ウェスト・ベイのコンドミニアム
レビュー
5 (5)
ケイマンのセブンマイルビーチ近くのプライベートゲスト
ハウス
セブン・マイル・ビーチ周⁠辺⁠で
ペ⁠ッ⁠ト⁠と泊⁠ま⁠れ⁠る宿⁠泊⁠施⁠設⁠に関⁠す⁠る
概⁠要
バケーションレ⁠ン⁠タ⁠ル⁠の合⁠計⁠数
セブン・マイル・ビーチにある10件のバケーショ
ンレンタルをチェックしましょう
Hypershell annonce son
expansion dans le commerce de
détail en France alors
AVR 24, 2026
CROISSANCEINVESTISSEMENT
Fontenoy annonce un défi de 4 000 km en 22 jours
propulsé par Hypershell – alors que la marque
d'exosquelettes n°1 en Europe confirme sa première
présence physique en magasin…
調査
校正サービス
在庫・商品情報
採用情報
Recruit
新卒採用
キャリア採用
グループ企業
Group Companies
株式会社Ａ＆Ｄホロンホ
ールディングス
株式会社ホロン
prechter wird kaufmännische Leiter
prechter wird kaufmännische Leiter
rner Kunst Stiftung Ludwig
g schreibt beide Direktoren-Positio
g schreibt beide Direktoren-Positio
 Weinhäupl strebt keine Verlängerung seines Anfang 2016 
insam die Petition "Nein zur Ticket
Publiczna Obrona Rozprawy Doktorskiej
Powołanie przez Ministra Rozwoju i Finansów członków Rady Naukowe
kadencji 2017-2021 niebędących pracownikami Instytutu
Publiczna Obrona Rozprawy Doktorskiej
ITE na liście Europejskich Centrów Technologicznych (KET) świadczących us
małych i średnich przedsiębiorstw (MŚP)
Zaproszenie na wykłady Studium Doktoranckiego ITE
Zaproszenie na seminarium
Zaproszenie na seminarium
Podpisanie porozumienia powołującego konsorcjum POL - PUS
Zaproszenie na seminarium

» ACTION ITEM
Transcribe every line of the listing above, keeping each line's characters, spacing, and line breaks unchanged.

» EXERCISE RESPONSE
ウェスト・ベイのコンドミニアム
レビュー
5 (5)
ケイマンのセブンマイルビーチ近くのプライベートゲスト
ハウス
セブン・マイル・ビーチ周⁠辺⁠で
ペ⁠ッ⁠ト⁠と泊⁠ま⁠れ⁠る宿⁠泊⁠施⁠設⁠に関⁠す⁠る
概⁠要
バケーションレ⁠ン⁠タ⁠ル⁠の合⁠計⁠数
セブン・マイル・ビーチにある10件のバケーショ
ンレンタルをチェックしましょう
Hypershell annonce son
expansion dans le commerce de
détail en France alors
AVR 24, 2026
CROISSANCEINVESTISSEMENT
Fontenoy annonce un défi de 4 000 km en 22 jours
propulsé par Hypershell – alors que la marque
d'exosquelettes n°1 en Europe confirme sa première
présence physique en magasin…
調査
校正サービス
在庫・商品情報
採用情報
Recruit
新卒採用
キャリア採用
グループ企業
Group Companies
株式会社Ａ＆Ｄホロンホ
ールディングス
株式会社ホロン
prechter wird kaufmännische Leiter
prechter wird kaufmännische Leiter
rner Kunst Stiftung Ludwig
g schreibt beide Direktoren-Positio
g schreibt beide Direktoren-Positio
 Weinhäupl strebt keine Verlängerung seines Anfang 2016 
insam die Petition "Nein zur Ticket
Publiczna Obrona Rozprawy Doktorskiej
Powołanie przez Ministra Rozwoju i Finansów członków Rady Naukowe
kadencji 2017-2021 niebędących pracownikami Instytutu
Publiczna Obrona Rozprawy Doktorskiej
ITE na liście Europejskich Centrów Technologicznych (KET) świadczących us
małych i średnich przedsiębiorstw (MŚP)
Zaproszenie na wykłady Studium Doktoranckiego ITE
Zaproszenie na seminarium
Zaproszenie na seminarium
Podpisanie porozumienia powołującego konsorcjum POL - PUS
Zaproszenie na seminarium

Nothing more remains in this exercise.